Literature was consulted to determine attributes for administrative corruption. Other researchers can reuse the dataset and can be easily downloaded from the Mendeley Data repository.1

The data in this article are composed of all civil servants from Federal District Government (Brazilian Public Administration), involves the reported cases of dismission by corruption, and aggregate 26 attributes related to four domain areas extract from eight databases.

These four domains are related by sources provided and are:

•
Corruption Domain (C) aggregate data corresponding to illegal acts committed by civil servants or militaries or companies that they are owners;
•
Employment domain (E) provide servant's registrations from Human Resources Management System like income and number of coordination roles;
•
Political Domain (P) covers data related to political activities; and
•
Business Domain (B) presents company features that civil servants and militaries are owners.

1.1. The descriptive statistics

The dataset is composed of 27 attributes, part of them are integer and numeric attributes (Table 2), other attributes are categorical (Table 3), and a few of them are Boolean (Table 4).

Table 2.

Integer and numeric attributes.

Dim	Attribute	Min	25%	Median	75%	max	mean	std
E	Salary (Real BR)^⁎	0.01	4651.28	7866.74	1464.63	40,140.21	9473.91	9752.79
E	SalaryMinusTax	0.00	3455.90	5388.11	8111.12	30,162.96	6725.79	8178.93
E	QtySIGRHOff	0.00	0.00	0.00	1.00	20.00	0.75	1.61
E	QtySIAPEOff	0.00	0.00	0.00	0.00	8.00	0.37	0.99
E	QtySIGRHSIAPEOff	0.00	0.00	0.00	2.00	20.00	1.12	1.85
E	QtySIGRHfunc	0.00	1.00	1.00	2.00	13.00	1.42	0.87
E	QtySIAPEfunc	0.00	0.00	0.00	0.00	4.00	0.03	0.23
E	QtySIGRHSIAPEfunc	0.00	1.00	1.00	2.00	13.00	1.45	0.91
B	OwnershipPerc	0.00	0.00	0.00	0.00	100.00	9.03	22.54
B	QtFirmActivities	0.00	0.00	0.00	1.00	11.00	0.79	1.81
B	DaysOwnership	0.00	0.00	0.00	499.00	43,795.00	917.40	2054.12

Open in a new tab

^⁎

Brazilian currency - Real.

Table 3.

Categorical attributes.

Dim	Attribute	Number of Categories	N° of examples
P	ElectivePosition	8	1317
P	CodParty	32	1317
P	CandElectiveStatus	5	1317
P	CandEducationLevel	6	1317
P	CandMaritalStatus	5	1317
P	CodRoundStatus	7	1317
B	TypeOfOwnership	2	86,058
B	CodFirmActivity	976	86,058
B	CodFirmLegal	33	86,058
B	CodFirmStatus	5	86,058
B	CodFirmSize	3	86,058
B	CodFirmTaxOption	5	86,058

Open in a new tab

Table 4.

Boolean attributes.

Dim	Attribute	True	False
C	CorruptionTG	428	302,608
C	CEIS	132	302,904
C	TCDFrestriction	274	302,762
C	CEPIM	0	303,036

Open in a new tab

All boolean attributes (Table 4) belong to Corruption Domain.

QUESTIONS:
• a. Print the part of the corruption dataset text that opens with the words containing "The data in" and closes with "from eight databases.".
• b. According to the corruption dataset text, which domain do all the Boolean attributes belong to?
The listing after the corruption dataset text is separate material.

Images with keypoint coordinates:
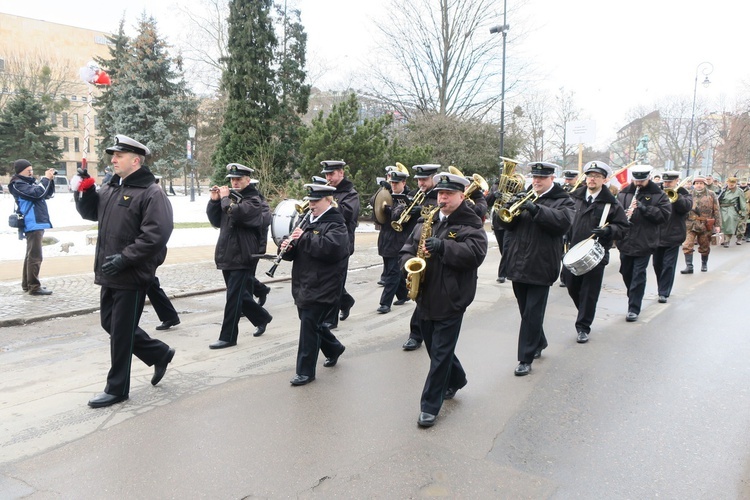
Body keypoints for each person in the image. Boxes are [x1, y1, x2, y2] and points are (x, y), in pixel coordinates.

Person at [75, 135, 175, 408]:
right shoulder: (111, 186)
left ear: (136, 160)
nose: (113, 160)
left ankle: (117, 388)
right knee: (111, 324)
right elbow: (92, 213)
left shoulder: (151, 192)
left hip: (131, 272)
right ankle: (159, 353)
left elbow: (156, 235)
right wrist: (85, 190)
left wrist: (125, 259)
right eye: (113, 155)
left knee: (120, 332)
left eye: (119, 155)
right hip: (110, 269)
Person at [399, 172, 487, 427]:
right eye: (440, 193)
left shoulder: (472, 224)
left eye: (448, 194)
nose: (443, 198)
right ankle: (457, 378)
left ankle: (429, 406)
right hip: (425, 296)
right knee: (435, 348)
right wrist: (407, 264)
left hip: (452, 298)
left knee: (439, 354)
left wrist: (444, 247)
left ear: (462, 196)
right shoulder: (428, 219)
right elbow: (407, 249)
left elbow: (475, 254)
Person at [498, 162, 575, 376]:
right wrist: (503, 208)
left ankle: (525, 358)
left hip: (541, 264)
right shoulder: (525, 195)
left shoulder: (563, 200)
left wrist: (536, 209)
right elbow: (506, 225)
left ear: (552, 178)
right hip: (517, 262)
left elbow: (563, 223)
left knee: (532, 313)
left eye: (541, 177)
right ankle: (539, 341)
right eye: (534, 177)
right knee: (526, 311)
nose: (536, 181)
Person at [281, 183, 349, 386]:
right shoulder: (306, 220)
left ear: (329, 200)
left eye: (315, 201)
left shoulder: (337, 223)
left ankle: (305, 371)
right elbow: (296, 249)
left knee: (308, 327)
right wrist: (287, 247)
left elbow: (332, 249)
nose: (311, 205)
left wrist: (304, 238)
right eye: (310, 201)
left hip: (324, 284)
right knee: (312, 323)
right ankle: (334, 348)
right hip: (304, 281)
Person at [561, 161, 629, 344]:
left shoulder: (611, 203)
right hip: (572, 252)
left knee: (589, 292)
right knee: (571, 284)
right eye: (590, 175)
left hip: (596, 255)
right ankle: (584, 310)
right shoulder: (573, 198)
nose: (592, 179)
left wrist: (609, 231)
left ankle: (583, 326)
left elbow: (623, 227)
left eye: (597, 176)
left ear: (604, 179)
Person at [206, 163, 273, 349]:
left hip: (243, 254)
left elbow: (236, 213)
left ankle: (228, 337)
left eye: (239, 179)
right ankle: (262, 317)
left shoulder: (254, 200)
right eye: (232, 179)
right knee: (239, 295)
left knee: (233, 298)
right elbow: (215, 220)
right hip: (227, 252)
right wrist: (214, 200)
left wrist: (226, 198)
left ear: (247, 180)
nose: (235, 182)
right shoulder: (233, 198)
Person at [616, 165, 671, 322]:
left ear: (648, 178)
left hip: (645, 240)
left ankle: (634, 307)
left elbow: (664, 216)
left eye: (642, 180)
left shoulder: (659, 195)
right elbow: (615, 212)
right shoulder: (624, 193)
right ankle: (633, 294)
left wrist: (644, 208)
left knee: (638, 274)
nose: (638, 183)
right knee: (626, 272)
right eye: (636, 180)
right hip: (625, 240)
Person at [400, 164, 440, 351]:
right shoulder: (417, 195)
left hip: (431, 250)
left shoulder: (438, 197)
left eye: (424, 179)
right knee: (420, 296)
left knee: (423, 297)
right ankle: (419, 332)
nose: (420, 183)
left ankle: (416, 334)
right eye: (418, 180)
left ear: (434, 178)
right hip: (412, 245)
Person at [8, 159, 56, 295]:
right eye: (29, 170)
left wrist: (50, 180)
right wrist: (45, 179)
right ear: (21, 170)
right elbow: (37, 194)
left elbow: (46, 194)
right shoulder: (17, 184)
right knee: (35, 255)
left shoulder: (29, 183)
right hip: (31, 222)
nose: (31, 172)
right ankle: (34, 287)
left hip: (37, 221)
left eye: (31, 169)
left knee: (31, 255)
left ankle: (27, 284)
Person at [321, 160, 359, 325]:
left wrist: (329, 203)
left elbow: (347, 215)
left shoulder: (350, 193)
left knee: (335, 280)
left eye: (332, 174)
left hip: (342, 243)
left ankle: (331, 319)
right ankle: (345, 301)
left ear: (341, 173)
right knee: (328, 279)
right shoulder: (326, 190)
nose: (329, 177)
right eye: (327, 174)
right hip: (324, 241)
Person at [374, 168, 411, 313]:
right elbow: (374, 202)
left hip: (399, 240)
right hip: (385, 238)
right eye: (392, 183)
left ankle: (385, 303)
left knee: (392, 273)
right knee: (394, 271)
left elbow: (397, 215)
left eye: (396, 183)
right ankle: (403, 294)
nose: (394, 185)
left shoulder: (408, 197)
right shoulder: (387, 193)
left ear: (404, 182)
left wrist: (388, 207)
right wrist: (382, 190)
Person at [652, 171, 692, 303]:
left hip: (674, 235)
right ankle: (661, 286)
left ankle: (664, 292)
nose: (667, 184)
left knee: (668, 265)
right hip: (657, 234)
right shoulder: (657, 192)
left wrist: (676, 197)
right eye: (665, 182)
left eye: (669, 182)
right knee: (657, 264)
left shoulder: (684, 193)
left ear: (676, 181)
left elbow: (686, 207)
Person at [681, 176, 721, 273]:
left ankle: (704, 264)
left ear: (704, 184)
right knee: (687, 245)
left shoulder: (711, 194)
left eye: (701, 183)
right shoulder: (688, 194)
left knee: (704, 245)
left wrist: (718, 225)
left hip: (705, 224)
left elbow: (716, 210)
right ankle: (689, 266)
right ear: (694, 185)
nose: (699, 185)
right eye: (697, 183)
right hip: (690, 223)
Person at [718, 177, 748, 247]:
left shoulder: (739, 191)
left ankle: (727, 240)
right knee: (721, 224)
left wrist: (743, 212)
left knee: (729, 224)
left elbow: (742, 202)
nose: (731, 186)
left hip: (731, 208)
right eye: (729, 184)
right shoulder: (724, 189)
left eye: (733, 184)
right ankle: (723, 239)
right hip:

SOLUTION LIST:
• a.
The data in this article are composed of all civil servants from Federal District Government (Brazilian Public Administration), involves the reported cases of dismission by corruption, and aggregate 26 attributes related to four domain areas extract from eight databases.

• b. The Corruption Domain (C).